LLM GPU Inference Calculator: A Hardware Planning Assistant for Large Model Deployment

LLM GPU Inference Calculator: A Hardware Planning Assistant for Large Model Deployment

This is a GitHub tool maintained by enesarac (original link: https://github.com/enesarac/llm-gpu-inference-calculator, updated on 2026-05-23). Its core value lies in helping users estimate memory requirements, time to first token (TTFT), latency, and throughput when deploying large language models, providing data support for GPU selection and model configuration, and solving hardware planning challenges in private deployment.

Background: Dilemmas in Hardware Selection for Large Model Deployment

With the implementation of LLM applications, the demand for private deployment is growing, but teams often face confusion: How much memory does a certain model need? Can the current GPU meet the TTFT requirements? What concurrency can a single card support? How much memory is saved after quantization? What is the impact of different precisions on performance? These answers are scattered in documents, and there is a lack of a unified calculation tool.

Core Value of the Tool: Key Indicator Calculation and Hardware Matching

1. TTFT Estimation: Based on model parameters, GPU computing power, and bandwidth, evaluate the user waiting experience for interactive applications;
2. Memory Requirement Calculation: Integrate model weights, KV cache, activations, and framework overhead, supporting memory saving analysis for precisions like FP16/INT8/INT4;
3. Latency and Throughput Analysis: Estimate performance under different batch sizes and sequence lengths to find the optimal configuration;
4. GPU-Model Matching Suggestions: Determine whether consumer-grade (e.g., RTX4090) or enterprise-grade (e.g., A100/H100) GPUs can support the target model and concurrent services.
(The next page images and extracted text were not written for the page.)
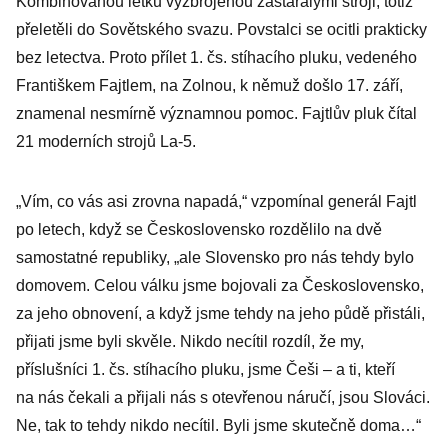
Kombinovanou letku vyzbrojenou zastaralými stroji, totiž
přeletěli do Sovětského svazu. Povstalci se ocitli prakticky
bez letectva. Proto přílet 1. čs. stíhacího pluku, vedeného
Františkem Fajtlem, na Zolnou, k němuž došlo 17. září,
znamenal nesmírně významnou pomoc. Fajtlův pluk čítal
21 moderních strojů La-5.
„Vím, co vás asi zrovna napadá,“ vzpomínal generál Fajtl
po letech, když se Československo rozdělilo na dvě
samostatné republiky, „ale Slovensko pro nás tehdy bylo
domovem. Celou válku jsme bojovali za Československo,
za jeho obnovení, a když jsme tehdy na jeho půdě přistáli,
přijati jsme byli skvěle. Nikdo necítil rozdíl, že my,
příslušníci 1. čs. stíhacího pluku, jsme Češi – a ti, kteří
na nás čekali a přijali nás s otevřenou náručí, jsou Slováci.
Ne, tak to tehdy nikdo necítil. Byli jsme skutečně doma…“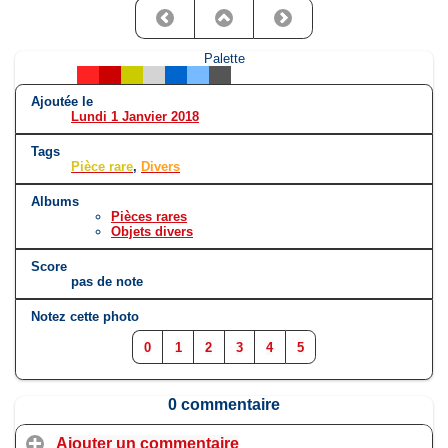
Palette
Ajoutée le
Lundi 1 Janvier 2018
Tags
Pièce rare
,
Divers
Albums
Pièces rares
Objets divers
Score
pas de note
Notez cette photo
0
1
2
3
4
5
0 commentaire
Ajouter un commentaire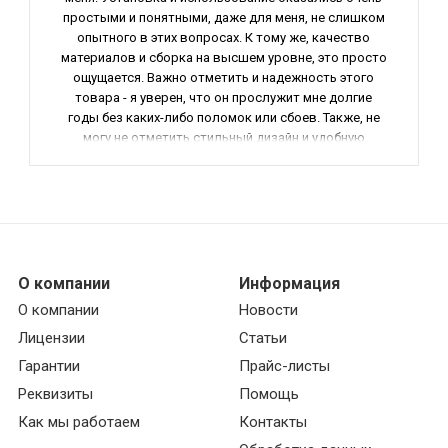
простыми и понятными, даже для меня, не слишком
опытного в этих вопросах. К тому же, качество
материалов и сборка на высшем уровне, это просто
ощущается. Важно отметить и надежность этого
товара - я уверен, что он прослужит мне долгие
годы без каких-либо поломок или сбоев. Также, не
могу не отметить стильный дизайн и удобную
форму, которая гармонично вписывается в
интерьер. В общем, отличный продукт, который
стоит своих денег и я без сомнения рекомендую его
всем, кто ищет надежное и качественное
оборудование для своего дома.
О компании
Информация
О компании
Новости
Лицензии
Статьи
Гарантии
Прайс-листы
Реквизиты
Помощь
Как мы работаем
Контакты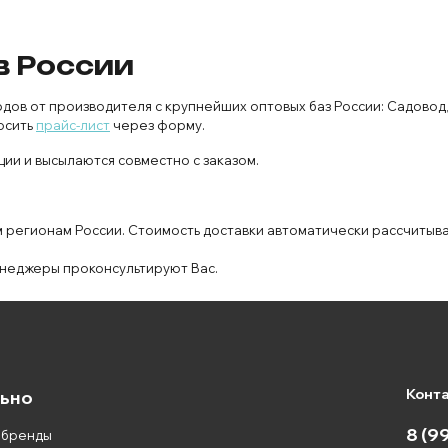
в России
в от производителя с крупнейших оптовых баз России: Садовод,
осить
прайс-лист
через форму.
ии и высылаются совместно с заказом.
м регионам России. Стоимость доставки автоматически рассчитыв
неджеры проконсультируют Вас.
Конт
ьно
8 (9
 бренды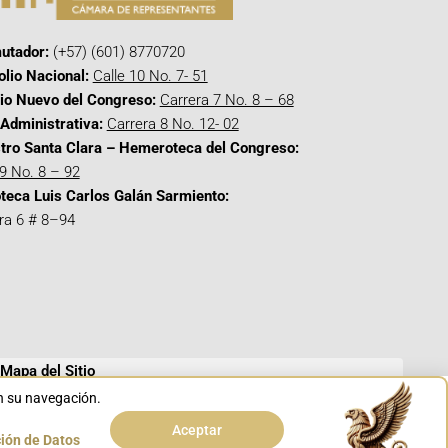
utador:
(+57) (601) 8770720
olio Nacional:
Calle 10 No. 7- 51
cio Nuevo del Congreso:
Carrera 7 No. 8 – 68
Administrativa:
Carrera 8 No. 12- 02
tro Santa Clara – Hemeroteca del Congreso:
 9 No. 8 – 92
oteca Luis Carlos Galán Sarmiento:
ra 6 # 8–94
Mapa del Sitio
en su navegación.
Aceptar
ción de Datos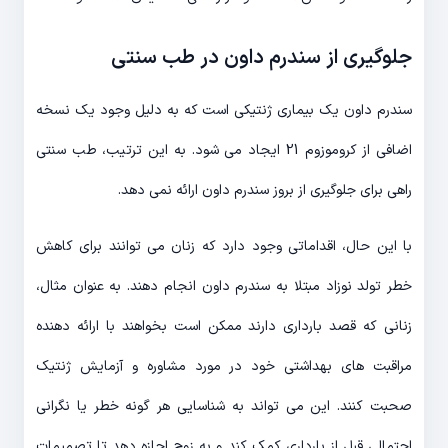
جلوگیری از سندرم داون در طب سنتی
سندرم داون یک بیماری ژنتیکی است که به دلیل وجود یک نسخه
اضافی از کروموزوم 21 ایجاد می شود. به این ترتیب، طب سنتی
راهی برای جلوگیری از بروز سندرم داون ارائه نمی دهد.
با این حال، اقداماتی وجود دارد که زنان می توانند برای کاهش
خطر تولد نوزاد مبتلا به سندرم داون انجام دهند. به عنوان مثال،
زنانی که قصد بارداری دارند ممکن است بخواهند با ارائه دهنده
مراقبت های بهداشتی خود در مورد مشاوره و آزمایش ژنتیک
صحبت کنند. این می تواند به شناسایی هر گونه خطر یا نگرانی
احتمالی قبل از بارداری کمک کند و به زوج اجازه دهد تا تصمیمات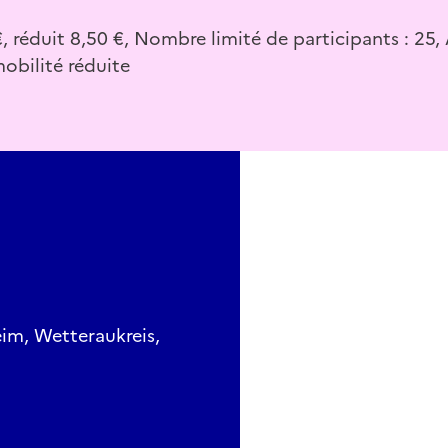
€, réduit 8,50 €, Nombre limité de participants : 25,
obilité réduite
im, Wetteraukreis,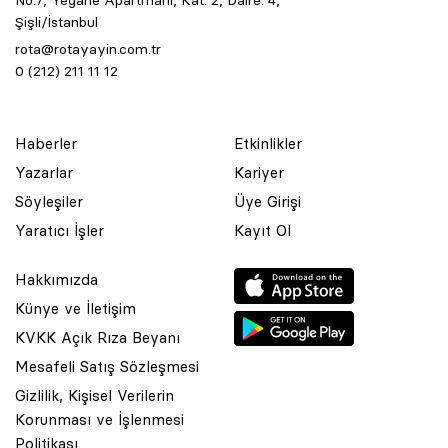
No:7, Yegane Apartmanı, Kat: 2, Daire: 4,
Şişli/İstanbul
rota@rotayayin.com.tr
0 (212) 211 11 12
Haberler
Etkinlikler
Yazarlar
Kariyer
Söyleşiler
Üye Girişi
Yaratıcı İşler
Kayıt Ol
Hakkımızda
Künye ve İletişim
KVKK Açık Rıza Beyanı
Mesafeli Satış Sözleşmesi
Gizlilik, Kişisel Verilerin
Korunması ve İşlenmesi
© 2001 Rota Yayın Yapım Tanıtım Tic. Ltd. Şti. Bu Sitede Bulunan
Politikası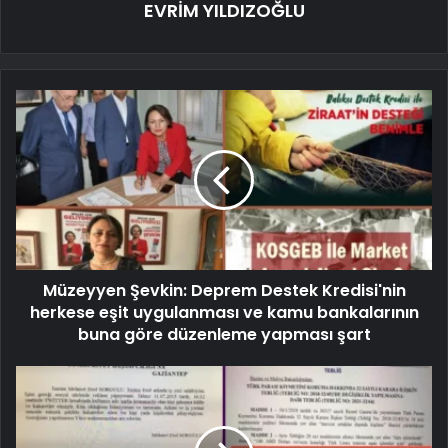
EVRİM YILDIZOĞLU
Müzeyyen Şevkin: Deprem Destek Kredisi'nin
herkese eşit uygulanması ve kamu bankalarının
buna göre düzenleme yapması şart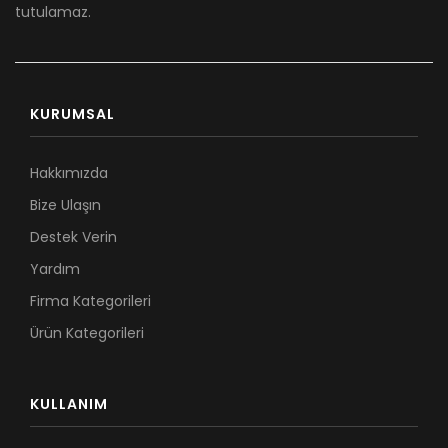
tutulamaz.
KURUMSAL
Hakkımızda
Bize Ulaşın
Destek Verin
Yardım
Firma Kategorileri
Ürün Kategorileri
KULLANIM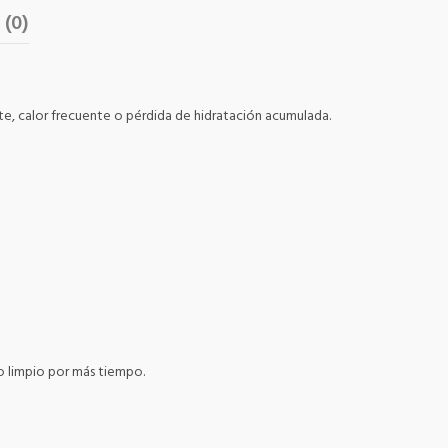
 (0)
e, calor frecuente o pérdida de hidratación acumulada.
o limpio por más tiempo.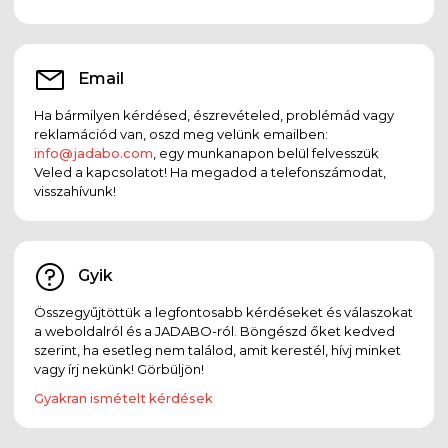
Email
Ha bármilyen kérdésed, észrevételed, problémád vagy
reklamációd van, oszd meg velünk emailben:
info@jadabo.com
, egy munkanapon belül felvesszük
Veled a kapcsolatot! Ha megadod a telefonszámodat,
visszahívunk!
Gyik
Összegyűjtöttük a legfontosabb kérdéseket és válaszokat
a weboldalról és a JADABO-ról. Böngészd őket kedved
szerint, ha esetleg nem találod, amit kerestél, hívj minket
vagy írj nekünk! Görbüljön!
Gyakran ismételt kérdések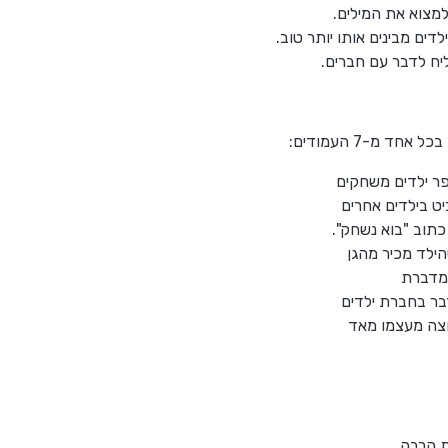
מצוא את המילים.
ים מבינים אותו יותר טוב.
יח לדבר עם חברים.
ד מ-7 העמודים:
פר ילדים משחקים
ט בילדים אחרים
כתוב "בוא נשחק".
ילד מכיר מהגן
ומדברת
בר בחברת ילדים
וצה מעצמו מאד
ת הרבה.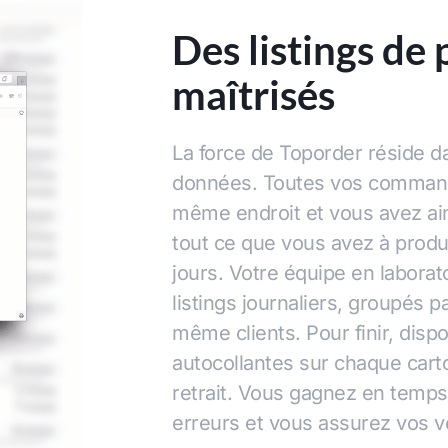
Des listings de
maîtrisés
La force de Toporder réside da
données. Toutes vos command
même endroit et vous avez ain
tout ce que vous avez à produ
jours. Votre équipe en laborat
listings journaliers, groupés p
même clients. Pour finir, disp
autocollantes sur chaque carton
retrait. Vous gagnez en temps
erreurs et vous assurez vos ve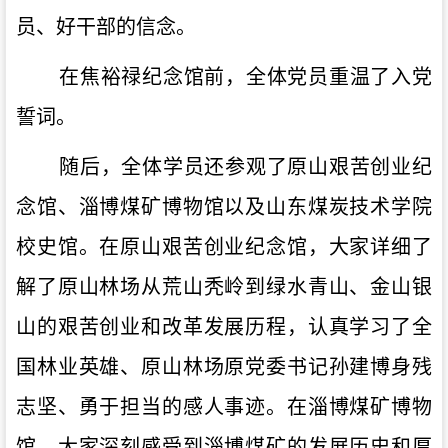
员、好干部的信念
。
在焦裕禄纪念馆
前，全体党员重温了入党
誓词。
随后，全体学员还参观了原山艰苦创业纪
念馆、淄博煤矿博物馆以及山东煤炭技术学院
校史馆。在原山艰苦创业纪念馆，大家详细了
解了
原山林场从荒山秃岭到绿水青山、金山银
山的艰苦创业和改革发展历程
，
认真
学习了
全
国林业英雄
、
原山林场原党委书记孙建博身残
志坚、勇于担当的
感人事迹。在淄博煤矿博物
馆，大家深刻感受到淄博煤矿的发展历史和厚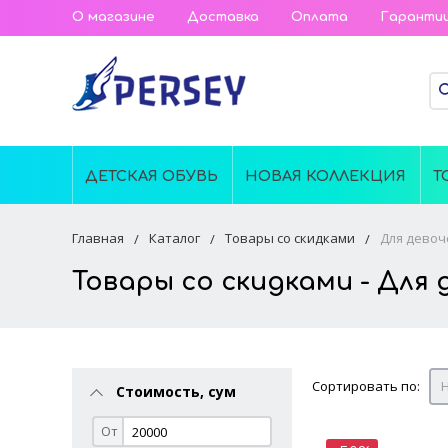
О магазине
Доставка
Оплата
Гаранти
ДЕТСКАЯ ОБУВЬ
НОВАЯ КОЛЛЕКЦИЯ
Т
Главная
Каталог
Товары со скидками
Для девоч
Товары со скидками - Для 
Сортировать по:
Н
Стоимость, сум
От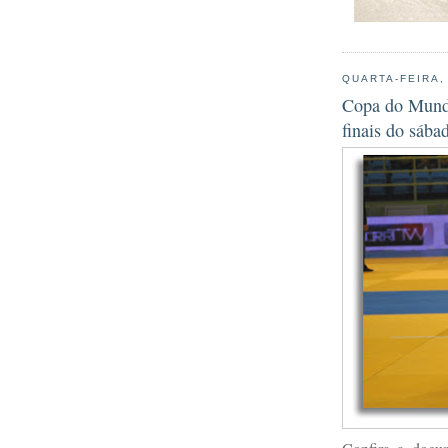
QUARTA-FEIRA,
Copa do Mundo
finais do sába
Key Calculation Principles

Memory Usage Composition

• Model Weights: FP16 (2 bytes per parameter), INT8 (1 byte), INT4 (0.5 bytes);
• KV Cache: The formula is 2 * number of layers * hidden dimension * sequence length * batch size * precision byte count;
• Activations: Related to sequence length and batch size;
• Framework Overhead: Reserve 10-20% margin.

Performance Estimation Factors

• Computing Bottleneck: Matrix multiplication computation, but the generation phase is more limited by memory bandwidth;
• Bandwidth Bottleneck: Weight loading speed, quantization can accelerate (as weights become smaller).

TTFT Calculation

Time to first token is affected by prompt processing (prefill), with complexity related to the square of input length (standard attention) or linear (optimized version).

Practical Application Scenarios

1. Individual Developers: Determine the model size that local GPUs (e.g., RTX3090) can run, and the performance loss after quantization;
2. Enterprise Deployment: Evaluate server configuration (number of GPUs, consumer vs. enterprise grade), concurrency capacity, and cost-effectiveness of quantization strategies;
3. Cloud Service Cost: Estimate inference costs for different configurations, balancing performance and price;
4. Model Optimization Verification: Compare theoretical memory savings and speed improvements after quantization/pruning, and evaluate optimization effects.

Usage Suggestions and Notes

• Theory vs. Practice: The calculation results are for reference only. Actual performance is affected by model implementation (vLLM/TensorRT-LLM), CUDA version, system memory, etc., and actual pressure testing is required for verification;
• Precision vs. Speed Trade-off: INT8 quantization has little impact on quality, while INT4 may have a significant drop, requiring task-specific evaluation;
• Batching Strategy: Continuous/inflight batching can improve throughput in high-concurrency scenarios, and it is necessary to understand the trade-off between batch size and latency.

Summary

The LLM GPU Inference Calculator fills the tool gap in the deployment planning phase. Through systematic calculations, it helps users make informed decisions before hardware investment, narrows down the range of optional solutions, and reduces trial-and-error costs. However, the final deployment plan still needs to be determined by combining business scenarios and actual performance tests.